EXERCISE PROMPT:
Below are records to repeat exactly; copy them without the pictures.

DATA SUPPLIED:

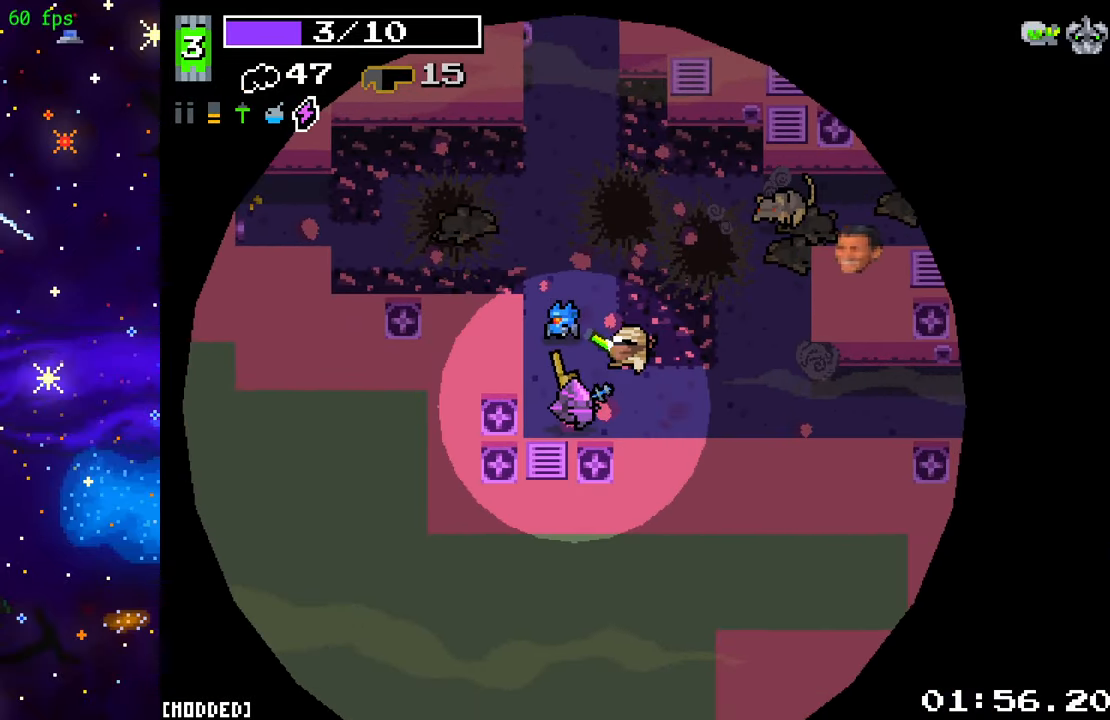
{"buttons": [], "left_stick": "center", "right_stick": "up", "events": [[17, "right_stick", "up-right"], [33, "left_stick", "right"], [83, "left_stick", "up-right"], [150, "R2", "down"], [267, "left_stick", "left"], [383, "R2", "up"], [483, "right_stick", "up"], [500, "left_stick", "center"]]}
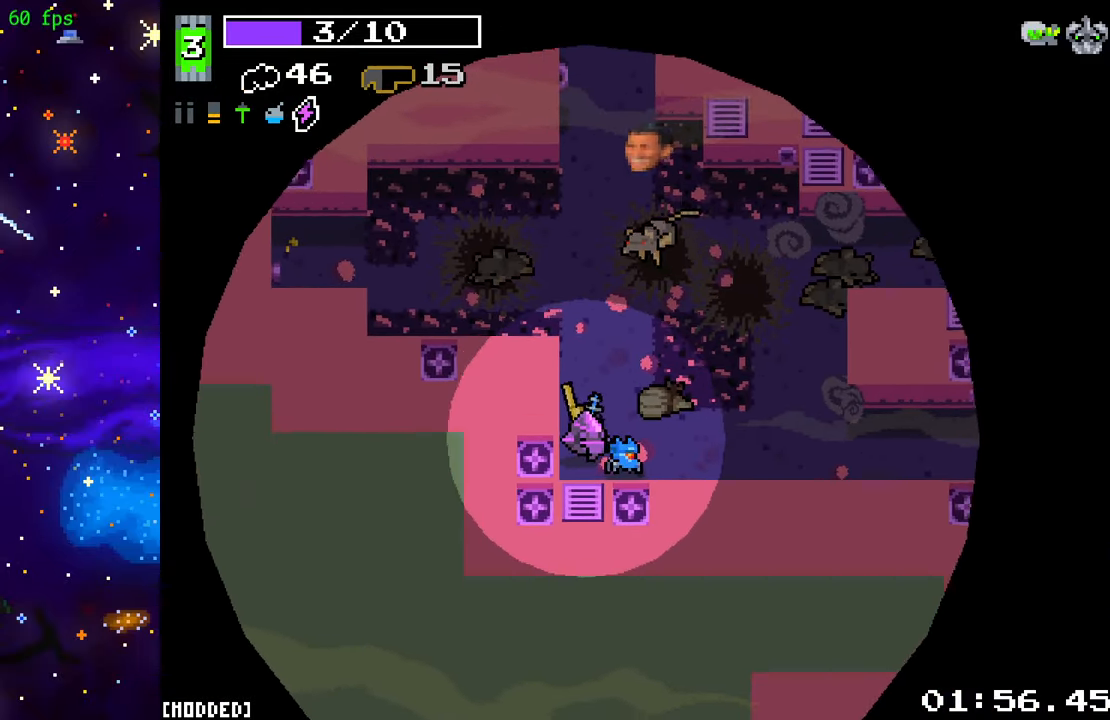
{"buttons": ["R2"], "left_stick": "up", "right_stick": "up", "events": [[33, "R2", "down"], [250, "R2", "up"], [383, "R2", "down"], [467, "left_stick", "up"]]}
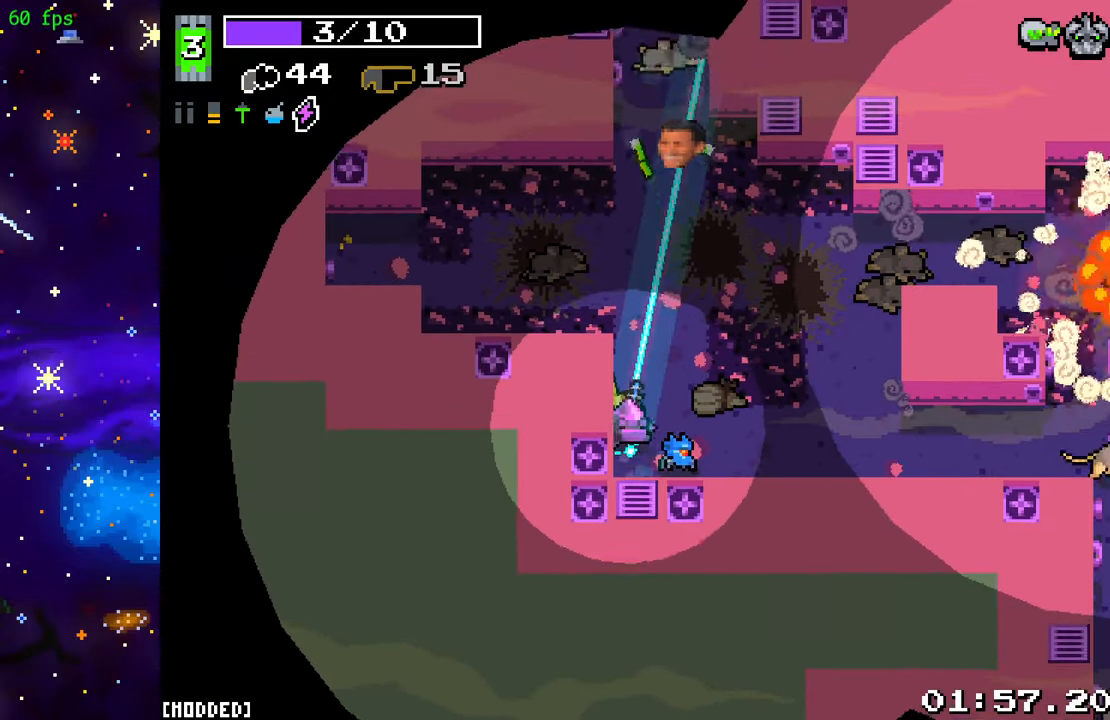
{"buttons": [], "left_stick": "up-right", "right_stick": "center", "events": [[67, "R2", "up"], [150, "right_stick", "up-right"], [250, "L1", "down"], [333, "right_stick", "center"], [367, "L1", "up"], [417, "left_stick", "up-right"]]}
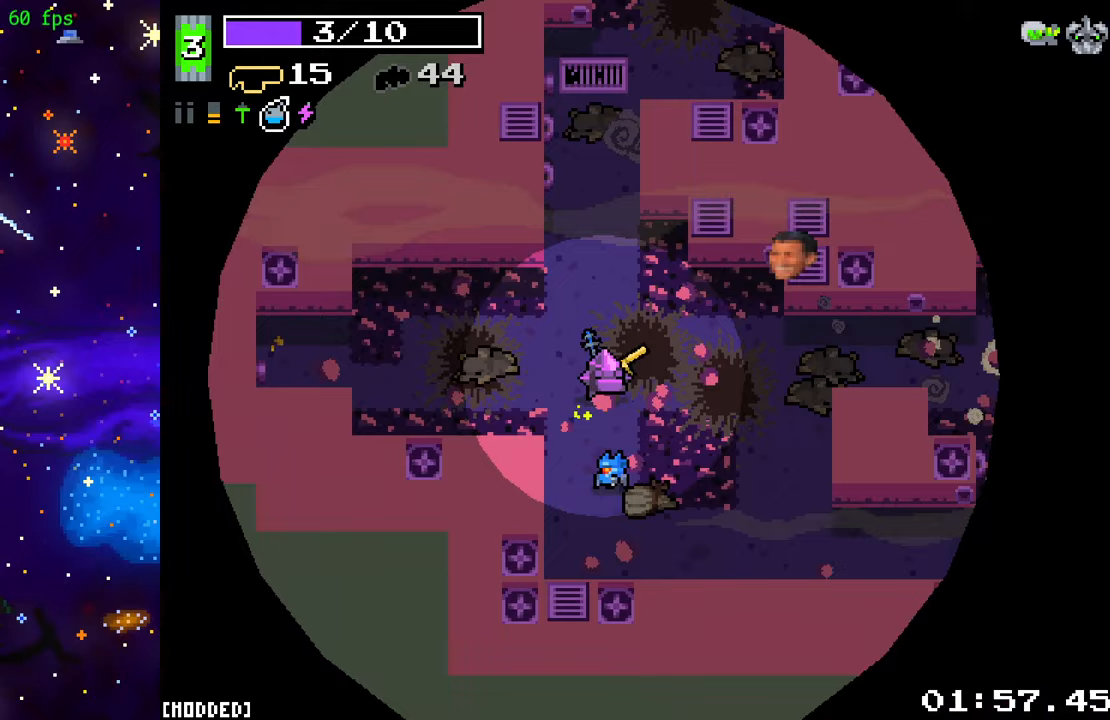
{"buttons": [], "left_stick": "right", "right_stick": "right", "events": [[50, "left_stick", "right"], [50, "right_stick", "right"]]}
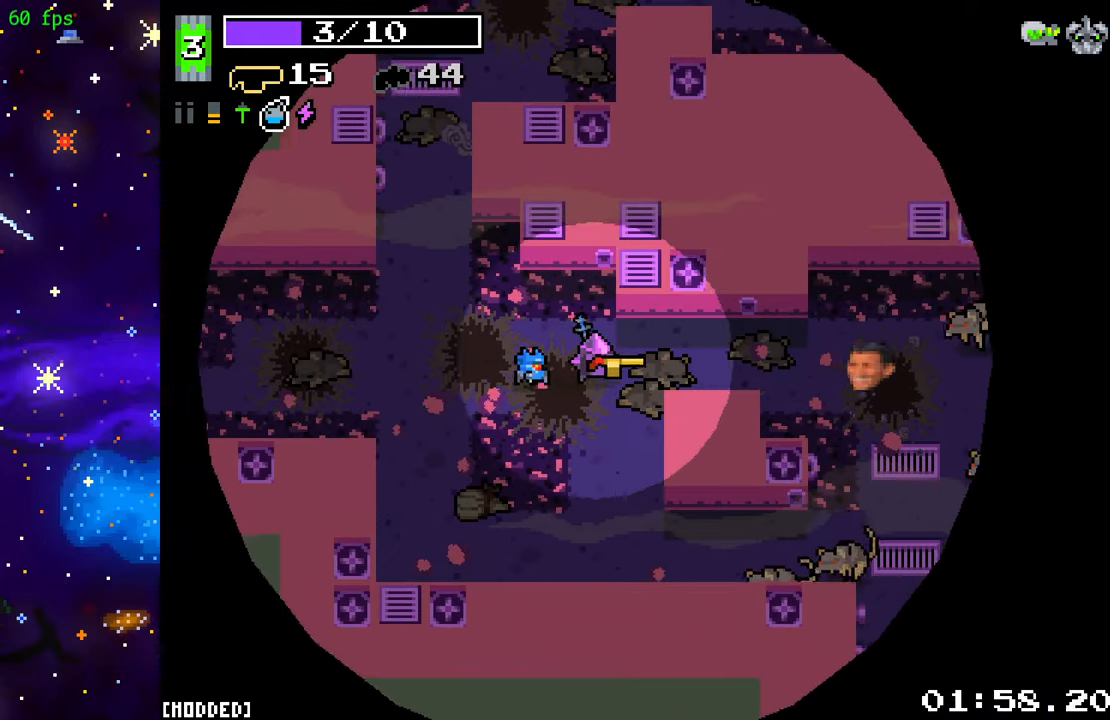
{"buttons": [], "left_stick": "left", "right_stick": "right", "events": [[250, "right_stick", "down-right"], [350, "left_stick", "left"], [500, "right_stick", "right"]]}
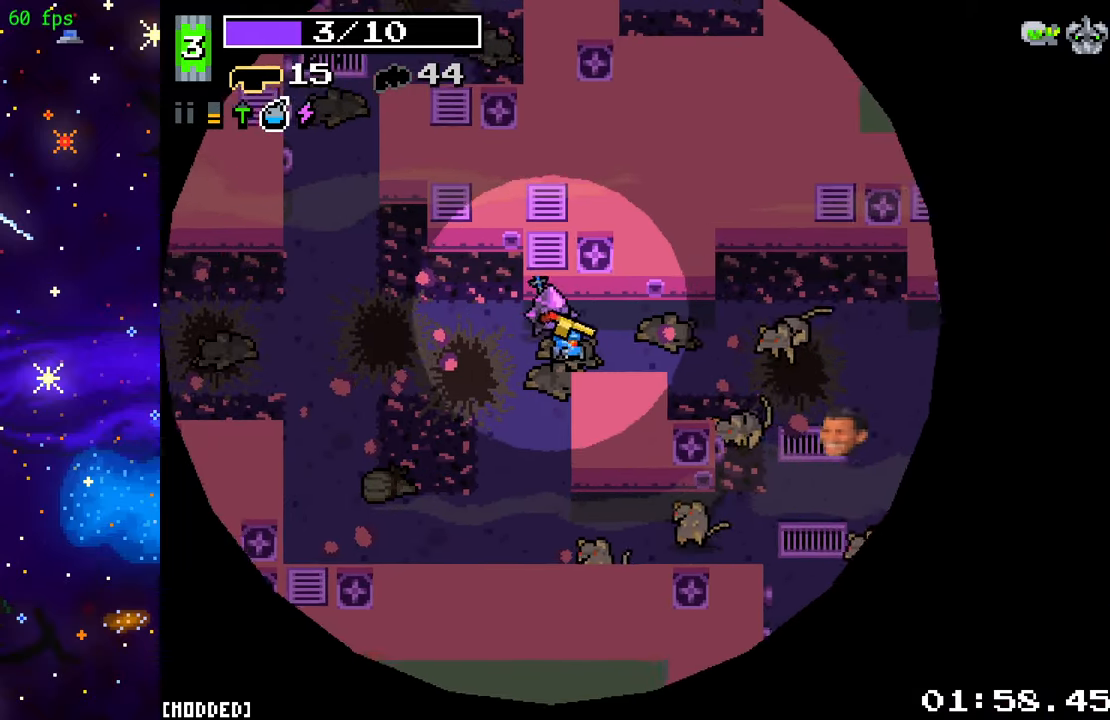
{"buttons": ["L1"], "left_stick": "down", "right_stick": "down-right", "events": [[67, "R2", "down"], [250, "R2", "up"], [417, "L1", "down"], [467, "left_stick", "down"], [500, "right_stick", "down-right"]]}
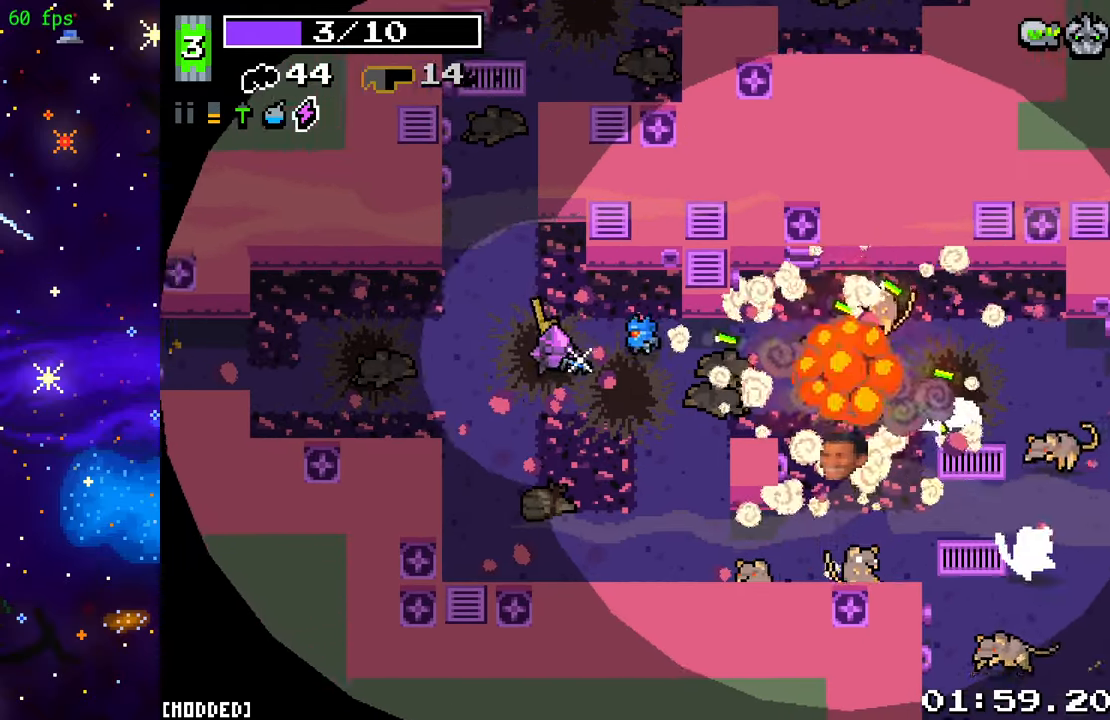
{"buttons": ["R2"], "left_stick": "down", "right_stick": "right", "events": [[50, "L1", "up"], [317, "R2", "down"], [400, "right_stick", "right"]]}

ANSWER BOX:
{"buttons": [], "left_stick": "center", "right_stick": "up", "events": [[17, "right_stick", "up-right"], [33, "left_stick", "right"], [83, "left_stick", "up-right"], [150, "R2", "down"], [267, "left_stick", "left"], [383, "R2", "up"], [483, "right_stick", "up"], [500, "left_stick", "center"]]}
{"buttons": ["R2"], "left_stick": "up", "right_stick": "up", "events": [[33, "R2", "down"], [250, "R2", "up"], [383, "R2", "down"], [467, "left_stick", "up"]]}
{"buttons": [], "left_stick": "up-right", "right_stick": "center", "events": [[67, "R2", "up"], [150, "right_stick", "up-right"], [250, "L1", "down"], [333, "right_stick", "center"], [367, "L1", "up"], [417, "left_stick", "up-right"]]}
{"buttons": [], "left_stick": "right", "right_stick": "right", "events": [[50, "left_stick", "right"], [50, "right_stick", "right"]]}
{"buttons": [], "left_stick": "left", "right_stick": "right", "events": [[250, "right_stick", "down-right"], [350, "left_stick", "left"], [500, "right_stick", "right"]]}
{"buttons": ["L1"], "left_stick": "down", "right_stick": "down-right", "events": [[67, "R2", "down"], [250, "R2", "up"], [417, "L1", "down"], [467, "left_stick", "down"], [500, "right_stick", "down-right"]]}
{"buttons": ["R2"], "left_stick": "down", "right_stick": "right", "events": [[50, "L1", "up"], [317, "R2", "down"], [400, "right_stick", "right"]]}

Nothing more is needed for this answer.